Drop it on the trail: My favorite memoirs start out messy

Ahhh, thank you, Divorce. You’ve spawned many a transformational journey — and consequently some of my most-cherished books.

If you’re a fan of memoir, as I am, you’re familiar with this meme: Post-trauma, the emotionally-scarred embark on a vision quest of sorts — a physical journey that will challenge their idea of themselves — then they return — and write about it — bringing that rich experience to us so we can profit from it vicariously.

Several of my all-time favorite memoirs began this way. Messy:

Wild
Cheryl Strayed

Her mother’s early death and the subsequent shattering of her family sends Cheryl Strayed into a suckhole of despair. Ultimately she abandons her marriage vows and descends into heroin and a type of emotional squalor. Until she alights on the idea of a purging trek, hiking the Pacific Crest Trail alone, without training. Wild offers some of the greatest writing on the interiority of a journey you’ll ever encounter.

Eat Pray Love
Elizabeth Gilbert

This funny, touching tale of a year abroad — in three diverse lands, each with its own purpose — eating in Italy; spiritual retreat in India, a feast of the senses in Bali — is set in motion after the author discards her marriage and home.
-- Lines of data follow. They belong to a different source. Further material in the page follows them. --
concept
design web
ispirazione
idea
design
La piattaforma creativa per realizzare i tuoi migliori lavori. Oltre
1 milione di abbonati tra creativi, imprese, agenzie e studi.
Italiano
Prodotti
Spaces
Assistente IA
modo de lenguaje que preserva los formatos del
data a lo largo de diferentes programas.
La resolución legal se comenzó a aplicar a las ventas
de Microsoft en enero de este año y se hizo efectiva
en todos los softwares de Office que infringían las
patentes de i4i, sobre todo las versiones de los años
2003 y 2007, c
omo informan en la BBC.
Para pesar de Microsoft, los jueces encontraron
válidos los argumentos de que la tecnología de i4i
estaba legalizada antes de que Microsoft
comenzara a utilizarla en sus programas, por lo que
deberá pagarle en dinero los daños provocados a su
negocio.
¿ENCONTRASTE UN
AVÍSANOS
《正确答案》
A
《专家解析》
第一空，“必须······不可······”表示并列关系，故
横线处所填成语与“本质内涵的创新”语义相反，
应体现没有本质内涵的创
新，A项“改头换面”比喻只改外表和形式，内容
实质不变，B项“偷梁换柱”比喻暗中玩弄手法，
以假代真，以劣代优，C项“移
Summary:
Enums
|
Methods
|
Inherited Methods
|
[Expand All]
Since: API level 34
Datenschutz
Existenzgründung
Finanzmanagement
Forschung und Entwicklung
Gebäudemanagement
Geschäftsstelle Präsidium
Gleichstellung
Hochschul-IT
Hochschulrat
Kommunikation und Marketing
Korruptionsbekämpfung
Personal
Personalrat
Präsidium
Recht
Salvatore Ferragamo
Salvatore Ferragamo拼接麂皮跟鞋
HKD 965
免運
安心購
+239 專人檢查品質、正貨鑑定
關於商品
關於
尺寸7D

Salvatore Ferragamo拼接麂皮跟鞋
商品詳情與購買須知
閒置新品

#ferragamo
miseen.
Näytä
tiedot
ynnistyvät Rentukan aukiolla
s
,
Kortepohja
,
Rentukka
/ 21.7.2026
Few writers capture the fullness of experience better, from playfulness to vivid spiritual epiphany to the beginnings of a seriously sexy mature romance.

The Happy Isles of Oceania: Paddling The Pacific
Paul Theroux

Divorce again haunts the beginnings of this adventure. Travel writer Paul Theroux kayaks from island to island, his aloneness informing his already keen eye for observation. You encounter  those who take him in, those who threaten him (a young islander casually and pointedly prods the canvas skin of his kayak), those who wantonly destroy their own environment (young men who set fires on one island, repeatedly, as a macabre game, one that nearly snuffs out life there).

Tales of a Female Nomad
Rita Golden Gelman

A sudden and unexpected separation from her husband shocks Rita Golden Gelman into such a profound rethinking of her life that she ditches Western civilization entirely. Her purpose becomes living among indigenous peoples wherever she alights, far from the trappings of comfort and luxury. You’ll admire her calmly brazen casting off of all things modern. It may have begun as a lark; it evolved into a years-long way of life.

In Return To Glow: A Pilgrimage of Transformation in Italy, author Chandi Wyant doubles down on wounded beginnings, so to speak. Not only is she suffering through the collapse of her marriage, she’s recovering from a severe bodily trauma that has leeched her of her usual strength and vitality. Still, she sets out to hike the ancient pilgrimage route to Rome, the Via Francigena. You feel her fragility — and her determination — as she hits the trail.

If you love pilgrimages, if you love stories of destabilization and renewal, if you love Italy, if you love spirit and spunk . . . this book is for you.

Here is Chandi Wyant after coaxing her weakened body far beyond its capacity:

Spontaneously, a message comes to me: Drop along the trail the weights of the past in order to receive the gifts of today.

It becomes a mantra that stays with me as I continue on the leafy lane. I start to name the weights and metaphorically drop them as I walk.

My list, said aloud and witnessed by the oak trees, goes like this:

“My divorce. Okay, but what about my divorce? The idea that I’m flawed because I got a divorce. Do I have that idea? Okay, drop it on the trail anyway. The idea that it’s stuck in my body. Yes, that’s a good one. Drop it on the trail!”

I start to swing my trekking poles and point them at the weights I drop, which I picture as plate-sized dung heaps.

“Umm …what about …how I choose the wrong guys? Let’s drop that too, and Mutton Head. Good riddance!”

I stride on, down the car-less lane.

“I’m dropping the idea that I shouldn’t be in my power.”

“I’m dropping the fear of speaking my truth.”

Why do we do that? Play small?

“Drop it on the trail!”

(Buy Return To Glow here. Read more about Chandi Wyant and her current expatriate life here — especially if you want help sourcing your next trip to Italy.) (!)

We all have something we need to drop on the trail. Maybe we can’t envision a trek of any magnitude, but we can easily entertain walking. Daily. Without sound in our ears. Walking steadily forward — away from our anchors — dropping our own plate-sized dung burdens behind us, the ones we’ve been carrying too long.

Some intrepid souls strike out on grand journeys. Think Peace Pilgrim. For many millions more — for the rest of us — there is an enlivening daily practice to be encountered.

It may be a creative practice. It may be a walking meditation. It may be entering the silence. It may be journaling. It may be expressing love energy. It may be whatever you want it to be.

There are many ways to drop it on the trail. Your way is the best way.

One of my favorite ways is to sink into the footsteps of others, through reading. Like tagging along with Chandi Wyant as she step by step, breath by breath, bit by bit, reclaims her power.